You make an excellent point that using elephant instead of int seems useless. It’s not until you start needing to do slightly more complex things that the usefulness of typedef starts to shine through.
Consider this example, from one of Apple’s headers, NSObjCRuntime.h:
#if __LP64__ || (TARGET_OS_EMBEDDED && !TARGET_OS_IPHONE) || TARGET_OS_WIN32 || NS_BUILD_32_LIKE_64
typedef long NSInteger;
typedef unsigned long NSUInteger;
typedef int NSInteger;
typedef unsigned int NSUInteger;
This code looks at several things that may or may not have been #define’d in other headers, imported above this snippet. Those headers #define the processor architecture of the machine that you’re building for.

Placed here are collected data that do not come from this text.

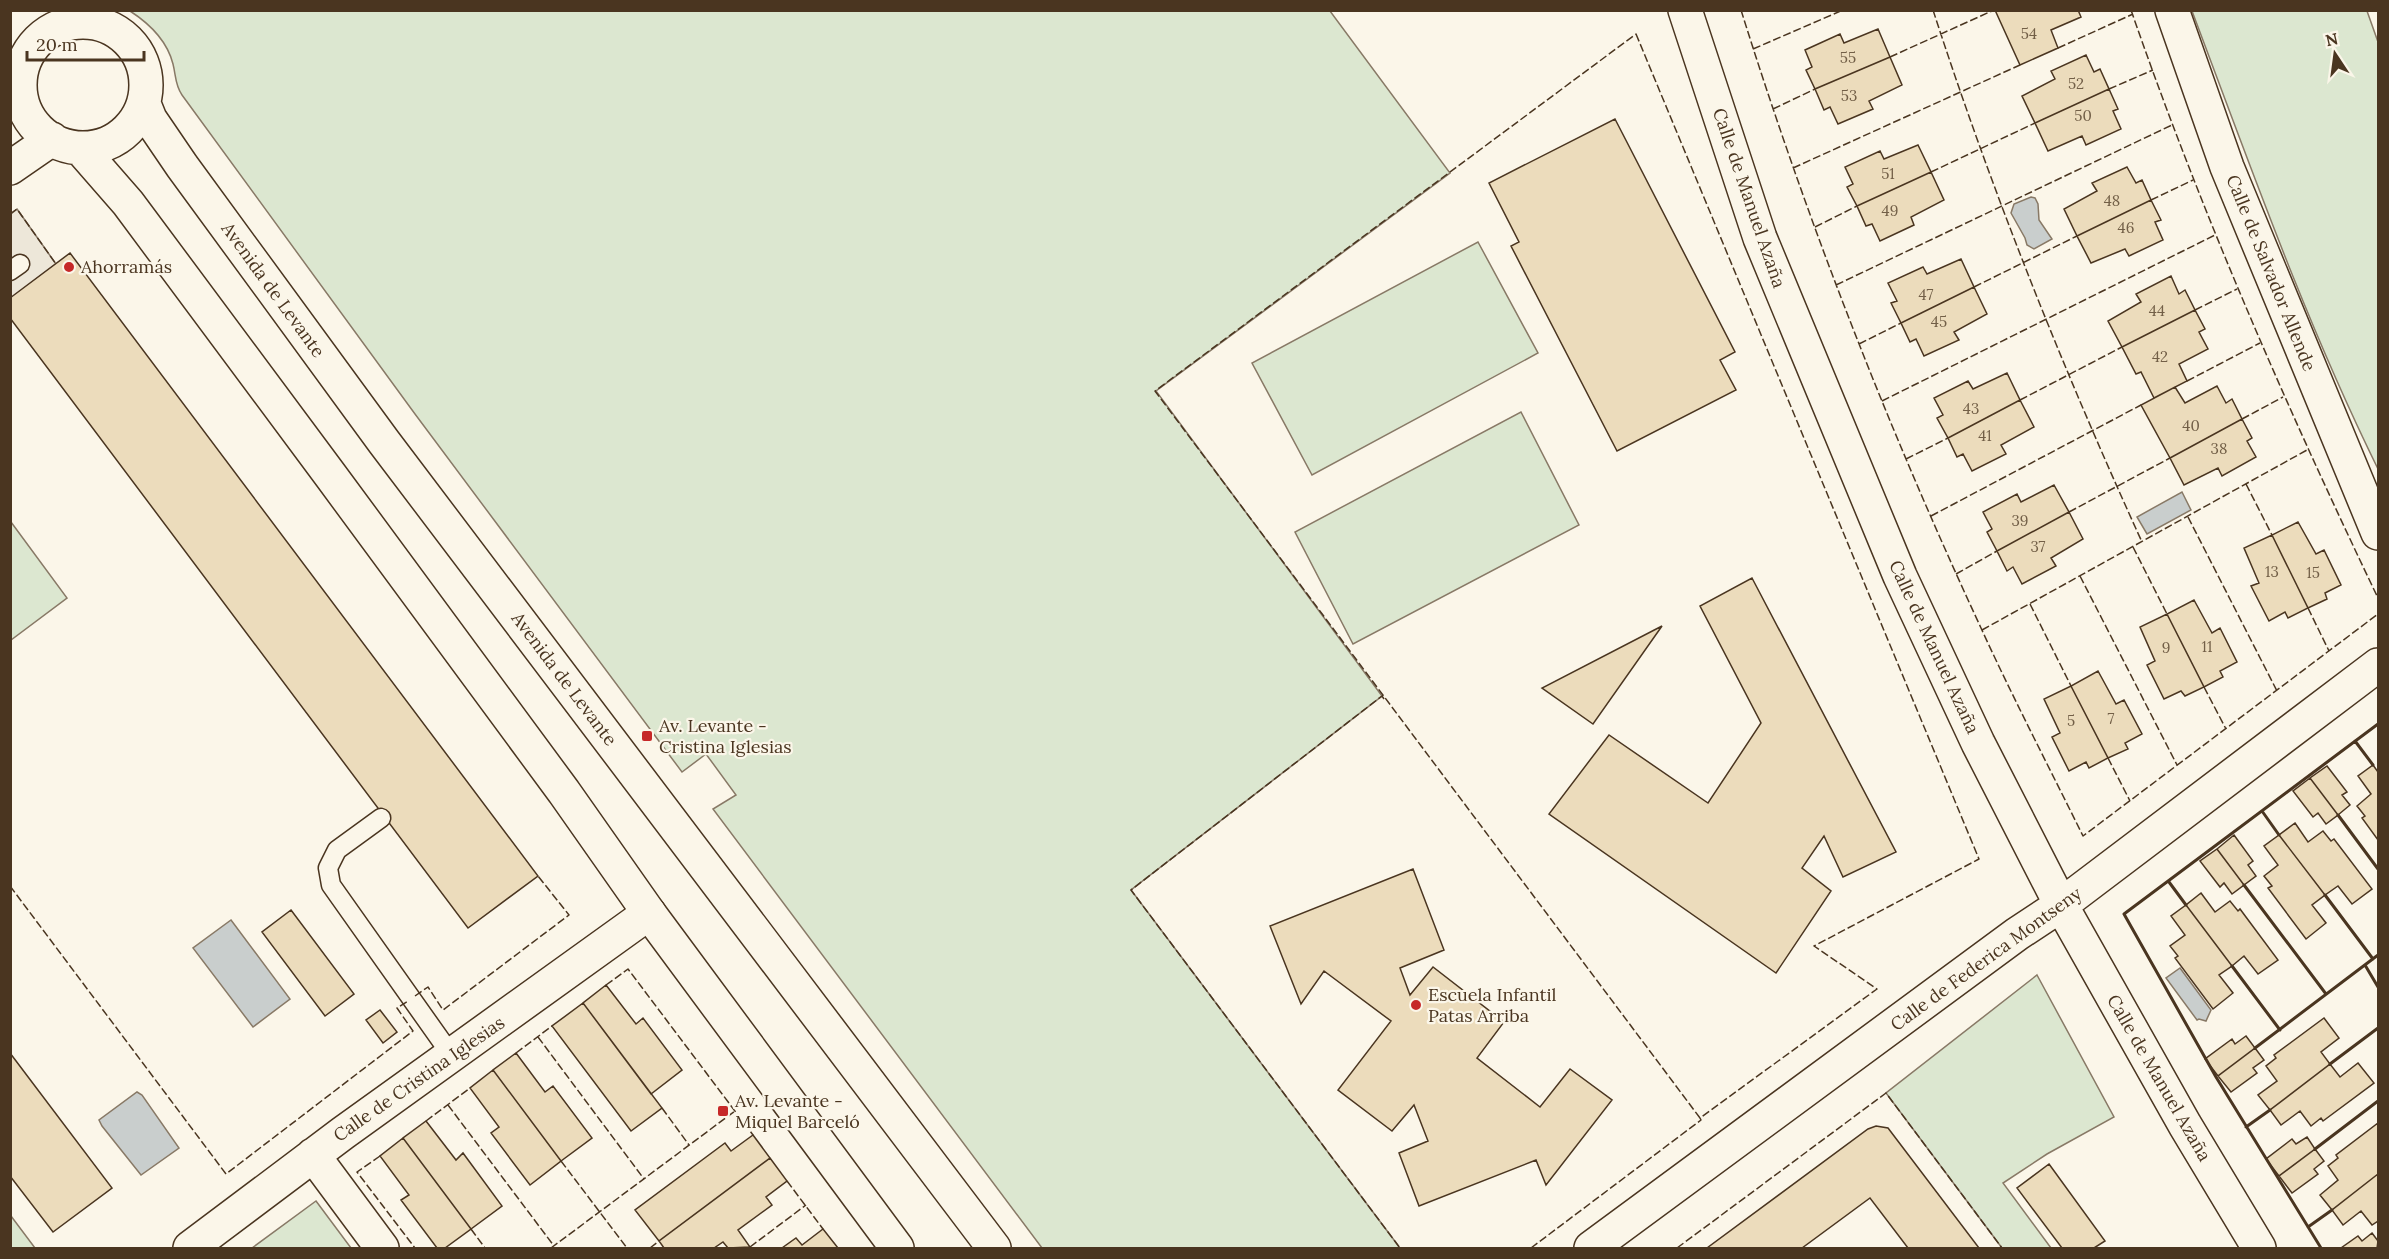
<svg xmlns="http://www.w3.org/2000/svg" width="2389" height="1259" viewBox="0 0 2389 1259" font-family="Lora,serif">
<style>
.green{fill:#dce7d0;stroke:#887966;stroke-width:1.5}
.parking{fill:#ede7d9;stroke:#887966;stroke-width:1.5}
.water{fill:#c9cecd;stroke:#887966;stroke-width:1.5}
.building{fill:#ecdcbc;stroke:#4a3520;stroke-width:1.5}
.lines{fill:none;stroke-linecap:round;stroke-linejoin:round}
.lane-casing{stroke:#4a3520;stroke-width:21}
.street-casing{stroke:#4a3520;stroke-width:36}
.secondary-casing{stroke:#4a3520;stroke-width:36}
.lane{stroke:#fbf6e9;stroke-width:18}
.street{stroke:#fbf6e9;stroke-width:33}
.secondary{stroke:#fbf6e9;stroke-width:33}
.fence{stroke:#4a3520;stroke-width:1.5;stroke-dasharray:8 3;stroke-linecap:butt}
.wall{stroke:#4a3520;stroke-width:3}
.poi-dot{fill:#c62828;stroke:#fbf6e9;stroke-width:2}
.labels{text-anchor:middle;stroke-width:4.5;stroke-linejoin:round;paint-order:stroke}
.number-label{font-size:15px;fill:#725f47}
.street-label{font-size:18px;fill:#4a3520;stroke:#fbf6e9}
.poi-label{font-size:18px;fill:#4a3520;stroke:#fbf6e9;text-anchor:start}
</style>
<rect width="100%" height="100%" fill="#fbf6e9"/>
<path class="green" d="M 130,11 L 1330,11 L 1450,173 L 1156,391 L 1382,696 L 1131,890 L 1400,1248 L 1042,1248 L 713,809 L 736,795 L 706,754 L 682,772 L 415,414 L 182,95 C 175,85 176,76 173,64 C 167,40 150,24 130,11 Z
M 2192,11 L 2367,11 L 2378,42 L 2378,469 C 2305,321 2250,165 2192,11 Z
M 1478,242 L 1538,353 L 1312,475 L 1252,363 Z
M 1521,412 L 1579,525 L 1353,644 L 1295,532 Z
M 11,522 L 67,598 L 11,640 Z
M 2037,975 L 2114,1117 L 2047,1154 L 2003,1183 L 2051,1248 L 2002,1248 L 1886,1093 Z
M 316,1201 L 351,1248 L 252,1248 Z
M 11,1216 L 35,1248 L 11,1248 Z"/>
<path class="parking" d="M 17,209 L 56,264 L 11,298 L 11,214 Z"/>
<path class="water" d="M 2031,197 L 2035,198 L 2038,204 L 2039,220 L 2052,239 L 2034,249 L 2027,245 L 2025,238 L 2011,213 L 2014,204 Z
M 2182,492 L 2191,510 L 2147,534 L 2137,517 Z
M 231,920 L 290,999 L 253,1027 L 193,948 Z
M 2180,968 L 2211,1010 L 2206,1021 L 2199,1019 L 2197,1020 L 2166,978 Z
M 137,1092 L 142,1095 L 179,1148 L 141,1175 L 102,1126 L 99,1120 Z"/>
<path class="building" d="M 1995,10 L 2078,10 L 2081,17 L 2051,30 L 2058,48 L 2020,65 Z
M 1878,29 L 1890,57 L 1815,89 L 1806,70 L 1812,67 L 1805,50 L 1840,34 L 1844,43 Z
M 2086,55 L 2094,72 L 2100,69 L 2109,89 L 2035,123 L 2022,96 L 2055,79 L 2051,71 Z
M 1890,57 L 1902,85 L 1869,101 L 1873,109 L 1838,124 L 1830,107 L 1824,110 L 1815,89 Z
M 2109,89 L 2118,109 L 2113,111 L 2121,129 L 2086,145 L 2082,136 L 2048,151 L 2035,123 Z
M 1615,119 L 1735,352 L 1720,360 L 1736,390 L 1617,451 L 1511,246 L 1519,242 L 1489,183 Z
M 1918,145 L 1931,172 L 1857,206 L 1847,187 L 1853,184 L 1845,167 L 1880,151 L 1884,159 Z
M 2127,167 L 2136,183 L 2142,180 L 2151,200 L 2077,236 L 2064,209 L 2097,191 L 2092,183 Z
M 1931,172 L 1944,200 L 1911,217 L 1914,225 L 1880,241 L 1872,224 L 1866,226 L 1857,206 Z
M 2151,200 L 2161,220 L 2155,222 L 2163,240 L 2129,256 L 2125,249 L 2091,263 L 2077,236 Z
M 70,253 L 538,876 L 468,928 L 10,318 L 10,298 Z
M 1961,259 L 1974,287 L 1901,323 L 1891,303 L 1897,301 L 1888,283 L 1923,267 L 1927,274 Z
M 2171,276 L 2179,294 L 2185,290 L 2195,310 L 2122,347 L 2108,321 L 2141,302 L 2136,294 Z
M 1974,287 L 1987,314 L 1954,332 L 1959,340 L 1924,356 L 1916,339 L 1910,342 L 1901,323 Z
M 2195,310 L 2205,329 L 2199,332 L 2208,349 L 2179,364 L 2187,381 L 2154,398 L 2141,372 L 2136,374 L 2122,347 Z
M 2007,373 L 2020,400 L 1948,438 L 1937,418 L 1943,415 L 1934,398 L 1968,381 L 1973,389 Z
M 2217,386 L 2226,403 L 2232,399 L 2242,419 L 2170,458 L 2141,405 L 2175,387 L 2185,403 Z
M 2020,400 L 2034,427 L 2001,445 L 2006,454 L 1972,471 L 1963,454 L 1957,457 L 1948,438 Z
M 2242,419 L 2252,438 L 2247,441 L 2256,457 L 2222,476 L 2218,468 L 2184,485 L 2170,458 Z
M 2054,485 L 2069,512 L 1997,551 L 1987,532 L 1992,529 L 1983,512 L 2017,494 L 2021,502 Z
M 2069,512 L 2083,539 L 2051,558 L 2056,566 L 2022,584 L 2013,567 L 2007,571 L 1997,551 Z
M 2298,522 L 2316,554 L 2324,550 L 2341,585 L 2325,593 L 2327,599 L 2308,608 L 2272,535 Z
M 2272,535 L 2308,608 L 2288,618 L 2285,612 L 2269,621 L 2251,586 L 2259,583 L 2244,548 Z
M 1752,578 L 1896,852 L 1843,877 L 1824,836 L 1802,868 L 1831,891 L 1776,973 L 1549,814 L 1609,735 L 1708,803 L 1761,723 L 1700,606 Z
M 2194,600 L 2212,633 L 2220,628 L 2237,662 L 2220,671 L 2223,677 L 2204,687 L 2167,614 Z
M 2167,614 L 2204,687 L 2185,696 L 2181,691 L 2164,699 L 2147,665 L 2155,661 L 2140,627 Z
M 1662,626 L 1593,724 L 1542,688 Z
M 2098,671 L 2116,704 L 2124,700 L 2142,734 L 2125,743 L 2128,749 L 2108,758 L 2071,686 Z
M 2071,686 L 2108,758 L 2089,768 L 2086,762 L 2069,771 L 2052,737 L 2060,733 L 2044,699 Z
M 2373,765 L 2378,772 L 2378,840 L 2362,818 L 2365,816 L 2357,806 L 2371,794 L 2358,776 Z
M 2327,766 L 2347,792 L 2342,795 L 2350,805 L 2338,815 L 2310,778 Z
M 2310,778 L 2338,815 L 2326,824 L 2318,813 L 2313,817 L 2293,791 Z
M 2295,823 L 2308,842 L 2323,831 L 2331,841 L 2334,839 L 2372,889 L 2352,904 L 2338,886 L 2325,895 L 2279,835 Z
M 2234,835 L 2253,861 L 2248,865 L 2256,876 L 2244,885 L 2217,849 Z
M 2279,835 L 2325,895 L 2312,905 L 2326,923 L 2306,939 L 2268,888 L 2272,886 L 2264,876 L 2278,865 L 2264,846 Z
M 2217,849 L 2244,885 L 2232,894 L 2224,883 L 2220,887 L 2200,861 Z
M 1413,869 L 1444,950 L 1400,968 L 1410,995 L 1433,967 L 1504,1022 L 1477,1058 L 1540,1107 L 1570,1069 L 1612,1100 L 1546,1185 L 1536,1160 L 1419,1206 L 1399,1153 L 1428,1141 L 1414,1105 L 1392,1131 L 1338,1090 L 1391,1021 L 1324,971 L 1301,1004 L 1270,926 Z
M 2201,893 L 2215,912 L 2230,901 L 2238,911 L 2240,909 L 2278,960 L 2258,974 L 2244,956 L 2232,966 L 2186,905 Z
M 2186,905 L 2232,966 L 2219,975 L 2233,993 L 2213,1009 L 2175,958 L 2178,956 L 2170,946 L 2185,935 L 2171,916 Z
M 291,910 L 354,994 L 325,1016 L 262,932 Z
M 606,985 L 636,1024 L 643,1018 L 682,1070 L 651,1094 L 583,1003 Z
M 583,1003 L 662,1108 L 631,1131 L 552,1026 Z
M 380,1010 L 397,1032 L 383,1043 L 366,1020 Z
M 2324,1018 L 2339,1038 L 2321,1052 L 2330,1064 L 2270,1110 L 2258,1095 L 2277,1081 L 2266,1066 L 2276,1058 L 2274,1055 Z
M 2246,1036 L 2255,1048 L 2218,1076 L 2205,1059 L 2232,1039 L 2235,1044 Z
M 2255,1048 L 2264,1060 L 2253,1068 L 2257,1073 L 2231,1092 L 2218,1076 Z
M 10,1053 L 112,1188 L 53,1232 L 10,1176 Z
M 516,1053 L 545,1092 L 553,1086 L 592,1138 L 561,1161 L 493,1070 Z
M 2358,1063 L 2374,1083 L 2323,1121 L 2321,1118 L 2311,1126 L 2300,1111 L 2281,1125 L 2270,1110 L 2330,1064 L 2340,1077 Z
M 493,1070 L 561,1161 L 530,1185 L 491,1133 L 499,1127 L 470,1088 Z
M 426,1121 L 456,1160 L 463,1153 L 502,1206 L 471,1229 L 403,1138 Z
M 2378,1123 L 2378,1174 L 2332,1210 L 2320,1195 L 2338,1180 L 2328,1166 L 2338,1158 L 2336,1155 Z
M 1876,1126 L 1888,1128 L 1979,1248 L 1908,1248 L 1870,1198 L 1802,1248 L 1707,1248 L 1868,1129 Z
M 753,1135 L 770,1158 L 659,1241 L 635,1210 L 725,1143 L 731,1151 Z
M 2307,1137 L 2315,1149 L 2279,1176 L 2266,1159 L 2292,1139 L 2296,1144 Z
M 403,1138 L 471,1229 L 445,1248 L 437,1248 L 401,1200 L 409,1195 L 380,1156 Z
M 2315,1149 L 2324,1161 L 2314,1169 L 2318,1174 L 2292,1193 L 2279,1176 Z
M 770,1158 L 787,1181 L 766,1197 L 772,1205 L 738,1230 L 750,1247 L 728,1248 L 723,1242 L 714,1248 L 664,1248 L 659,1241 Z
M 2049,1164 L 2105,1241 L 2094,1248 L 2062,1248 L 2017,1188 Z
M 2378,1174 L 2378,1221 L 2372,1225 L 2361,1211 L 2343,1225 L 2332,1210 Z
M 823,1229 L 838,1248 L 782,1248 L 796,1238 L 802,1245 Z
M 2372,1233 L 2378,1241 L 2377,1248 L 2341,1248 L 2358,1236 L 2362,1241 Z"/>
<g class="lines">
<g class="lane-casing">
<path id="lane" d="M 10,271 L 20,264
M 381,818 L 337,850 L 328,868 L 331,885 L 452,1056"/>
</g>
<g class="street-casing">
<path id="street" d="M 1685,10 L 1760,238 L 1900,576 L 1978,743 L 2061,905 L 2185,1125 L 2259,1248
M 2172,10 L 2227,167 L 2378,533
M 313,1155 L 382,1248
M 190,1248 L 343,1133 L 649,913
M 1591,1248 L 2017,934 L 2061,905 L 2378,665"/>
</g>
<g class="secondary-casing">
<path id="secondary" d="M20 85a63 63 0 1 1 126 0a63 63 0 1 1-126 0Z
M 144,104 L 150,119 L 182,166 L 384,442 L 994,1248
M 80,148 L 128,203 L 331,476 L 564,792 L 649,913 L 897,1248
M 10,168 L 52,139"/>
</g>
<use href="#lane" class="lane"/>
<use href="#street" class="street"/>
<use href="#secondary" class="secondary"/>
<path class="fence" d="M 1741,10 C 1807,221 1888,428 1981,628 C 2013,698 2049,767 2083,836 L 2378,614
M 1933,10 C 1992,192 2063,369 2142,542
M 2131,10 C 2201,212 2286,406 2378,598
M 1636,34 L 1979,859 L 1814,946 L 1877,989 L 1700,1118 L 1155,391 Z
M 2058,48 L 2133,14
M 1753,49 L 1843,10
M 1890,57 L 1994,10
M 2109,89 L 2153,70
M 1773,109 L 1815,89
M 1793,168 L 2020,65
M 1931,172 L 2035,123
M 2151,200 L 2193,180
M 10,214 L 17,209 L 56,264
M 1815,227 L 1857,206
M 1836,285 L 2172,125
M 1974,287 L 2077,236
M 2195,310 L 2237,289
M 1859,344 L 1901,323
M 2187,381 L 2260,343
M 2020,400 L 2122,347
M 1882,401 L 2215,235
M 2242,419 L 2283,397
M 1906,459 L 1948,438
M 2246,484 L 2272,535
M 2069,512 L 2170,458
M 1931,516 L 2141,405
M 2188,517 L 2277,691
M 2133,547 L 2167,614
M 1956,574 L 1997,551
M 2080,576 L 2177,765
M 2030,604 L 2071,686
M 2308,608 L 2329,651
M 1982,630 L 2307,450
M 2204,687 L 2226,729
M 1384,699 L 1382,696 L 1131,890 L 1400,1248
M 2108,758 L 2130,801
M 10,886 L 226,1174 L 413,1031 L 397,1008 L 408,1001
M 606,985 L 628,969 L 753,1135
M 415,996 L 428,987 L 443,1010 L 569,915 L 538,876
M 538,1037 L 644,1179
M 516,1053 L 552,1026
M 448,1105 L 554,1246
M 662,1108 L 689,1145
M 426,1121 L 470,1088
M 380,1156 L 357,1172 L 415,1248
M 561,1161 L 627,1248
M 787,1181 L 823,1229
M 471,1229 L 485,1248
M 750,1247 L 806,1205
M 551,1248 L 735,1111
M 650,1248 L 659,1241
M 1531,1248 L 1701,1120 L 1700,1118
M 1677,1248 L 1886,1093 L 2002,1248"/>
<path class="wall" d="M 2355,741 L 2373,765
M 2262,811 L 2279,835
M 2338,815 L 2378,869
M 2169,882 L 2186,905
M 2244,885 L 2326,994
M 2325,895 L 2373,959
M 2365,965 L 2378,987
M 2232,966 L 2280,1030
M 2255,1048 L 2378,955
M 2330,1064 L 2378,1028
M 2246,1127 L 2270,1110
M 2315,1149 L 2378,1101
M 2308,1227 L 2332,1210
M 2321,1248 L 2216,1077 L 2124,914 L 2378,724"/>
</g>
<g class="poi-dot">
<circle cx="69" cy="267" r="6"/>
<rect x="641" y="730" width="12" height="12" rx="3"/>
<circle cx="1416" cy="1005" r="6"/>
<rect x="717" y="1105" width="12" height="12" rx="3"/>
</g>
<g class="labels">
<g class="number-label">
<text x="2029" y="39">54</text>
<text x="1848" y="63">55</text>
<text x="2076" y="89">52</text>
<text x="1849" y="101">53</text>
<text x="2083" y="121">50</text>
<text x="1888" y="179">51</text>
<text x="2112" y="206">48</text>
<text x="1890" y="216">49</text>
<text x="2126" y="233">46</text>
<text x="1926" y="300">47</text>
<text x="2157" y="316">44</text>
<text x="1939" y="327">45</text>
<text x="2160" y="362">42</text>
<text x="1971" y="414">43</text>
<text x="2191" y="431">40</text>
<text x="1985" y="441">41</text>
<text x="2219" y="454">38</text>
<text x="2020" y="526">39</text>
<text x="2038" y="552">37</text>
<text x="2272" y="577">13</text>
<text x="2313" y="578">15</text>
<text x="2207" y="652">11</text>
<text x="2166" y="653">9</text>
<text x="2111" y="724">7</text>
<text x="2071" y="726">5</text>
</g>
<g class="street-label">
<text transform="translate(1749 198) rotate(71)" y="6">Calle de Manuel Azaña</text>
<text transform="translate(2271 273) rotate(68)" y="6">Calle de Salvador Allende</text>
<text transform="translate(273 290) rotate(54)" y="6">Avenida de Levante</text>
<text transform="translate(1934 647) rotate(65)" y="6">Calle de Manuel Azaña</text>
<text transform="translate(564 679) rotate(53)" y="6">Avenida de Levante</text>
<text transform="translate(1986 959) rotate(-36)" y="6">Calle de Federica Montseny</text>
<text transform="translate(2159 1078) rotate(60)" y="6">Calle de Manuel Azaña</text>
<text transform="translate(419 1079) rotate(-35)" y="6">Calle de Cristina Iglesias</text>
</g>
<g class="poi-label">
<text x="81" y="273">Ahorramás</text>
<text x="659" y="732">Av. Levante -<tspan x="659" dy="21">Cristina Iglesias</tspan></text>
<text x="1428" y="1001">Escuela Infantil<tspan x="1428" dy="21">Patas Arriba</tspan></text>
<text x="735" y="1107">Av. Levante -<tspan x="735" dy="21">Miquel Barceló</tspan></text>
</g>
</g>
<rect width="2389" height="1259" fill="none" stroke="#4a3520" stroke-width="24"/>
<g transform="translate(2335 54) rotate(347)" stroke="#fbf6e9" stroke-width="4.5" paint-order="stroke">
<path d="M0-4.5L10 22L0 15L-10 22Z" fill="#4a3520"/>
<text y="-9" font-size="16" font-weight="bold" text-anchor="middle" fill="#4a3520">N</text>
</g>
<path d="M27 51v9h117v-9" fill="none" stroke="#4a3520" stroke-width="3"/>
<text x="36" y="51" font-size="18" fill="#4a3520" stroke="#fbf6e9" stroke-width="4.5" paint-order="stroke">20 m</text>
</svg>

Note, though, that we see this #if / #else / #endif. All of these statements that start with the hash symbol (#) are called preprocessor directives, and we won’t worry about them for now. You should be able to guess what these ones in particular do.
This particular set conditionally typedefs NSInteger to be an int or an unsigned int depending on the computer’s processor architecture.
This is because an int can be a 4-byte number or a 2-byte number depending on the computer. The difference can cause all sorts of problems if you’ve used int throughout your program, and then compile it for a different kind of computer where int may no longer be a sufficiently large type to store the numbers you need.
By conditionally using typedef to make NSInteger be either an int or a long int depending on your computer’s architecture, NSInteger becomes a numerical type that you can use safely for almost all architectures, without worrying about whether you might accidentally be compiling for a computer where a normal int isn’t big enough.
The more common uses of typedef are are typically in conjunction with struct and enum declarations, but I wanted to provide this example in hopes that it helps to understand why typedef can be a useful command in and of itself.